EXERCISE PASSAGE:

——————

Machine: airig — AMD Ryzen 9 9900X, NVIDIA RTX 5090 FE, 64 GB RAM, Debian trixie
Software: Python 3.13.5, torch 2.12+cu130, tabpfn 8.0.3, tabicl 2.1.1, xgboost 3.0.3, catboost 1.2.8, lightgbm 4.6.0
Code & Data: v4_raw_results.zip (22 JSON files, 1,188 individual run records)
The Pitch and The Problem
Tabular foundation models promise a seductive value proposition: no hyperparameter tuning, no feature engineering, competitive accuracy out of the box. For data scientists drowning in spreadsheets, this sounds like a dream.
But fraud detection is not a spreadsheet problem. It is an adversarial, high-dimensional, heavily-engineered domain where Vesta’s anonymized feature interactions, device fingerprints, and transaction timestamps create a signal landscape that looks nothing like the clean UCI datasets these models were trained on.

——————

WHAT TO DO:
(a) From the benchmark write-up, transcribe the portion between "The Pitch and" and "were trained on.", inclusive.
(b) List every piece of software named on the Software line of the benchmark write-up, with the version given for each.

SUPPLIED RECORDS:
——————

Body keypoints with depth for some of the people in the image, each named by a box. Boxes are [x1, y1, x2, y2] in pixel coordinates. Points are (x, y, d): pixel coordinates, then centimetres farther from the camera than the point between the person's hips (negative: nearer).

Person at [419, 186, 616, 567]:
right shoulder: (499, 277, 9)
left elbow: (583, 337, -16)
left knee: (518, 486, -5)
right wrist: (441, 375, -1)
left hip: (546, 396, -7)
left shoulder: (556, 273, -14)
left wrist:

——————

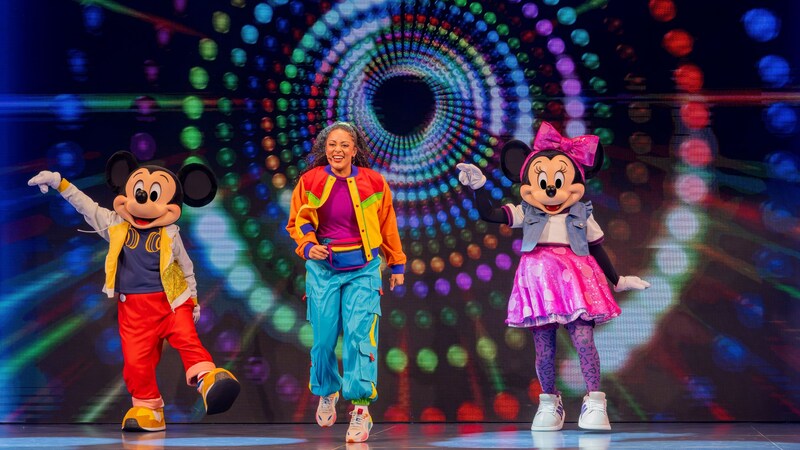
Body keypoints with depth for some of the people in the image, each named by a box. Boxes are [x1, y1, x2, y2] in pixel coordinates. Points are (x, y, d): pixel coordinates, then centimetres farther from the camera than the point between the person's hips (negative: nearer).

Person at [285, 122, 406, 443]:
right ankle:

——————

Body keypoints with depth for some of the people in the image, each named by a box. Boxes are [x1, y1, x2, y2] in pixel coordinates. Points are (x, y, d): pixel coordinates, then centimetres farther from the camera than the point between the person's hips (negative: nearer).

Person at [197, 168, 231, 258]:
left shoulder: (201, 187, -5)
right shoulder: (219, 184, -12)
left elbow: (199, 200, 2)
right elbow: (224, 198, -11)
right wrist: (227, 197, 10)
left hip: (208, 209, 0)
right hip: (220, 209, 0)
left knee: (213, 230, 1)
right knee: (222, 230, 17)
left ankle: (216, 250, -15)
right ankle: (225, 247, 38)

——————

SOLUTIONS:
(a)
The Pitch and The Problem
Tabular foundation models promise a seductive value proposition: no hyperparameter tuning, no feature engineering, competitive accuracy out of the box. For data scientists drowning in spreadsheets, this sounds like a dream.
But fraud detection is not a spreadsheet problem. It is an adversarial, high-dimensional, heavily-engineered domain where Vesta’s anonymized feature interactions, device fingerprints, and transaction timestamps create a signal landscape that looks nothing like the clean UCI datasets these models were trained on.

(b)
- Python 3.13.5
- torch 2.12+cu130
- tabpfn 8.0.3
- tabicl 2.1.1
- xgboost 3.0.3
- catboost 1.2.8
- lightgbm 4.6.0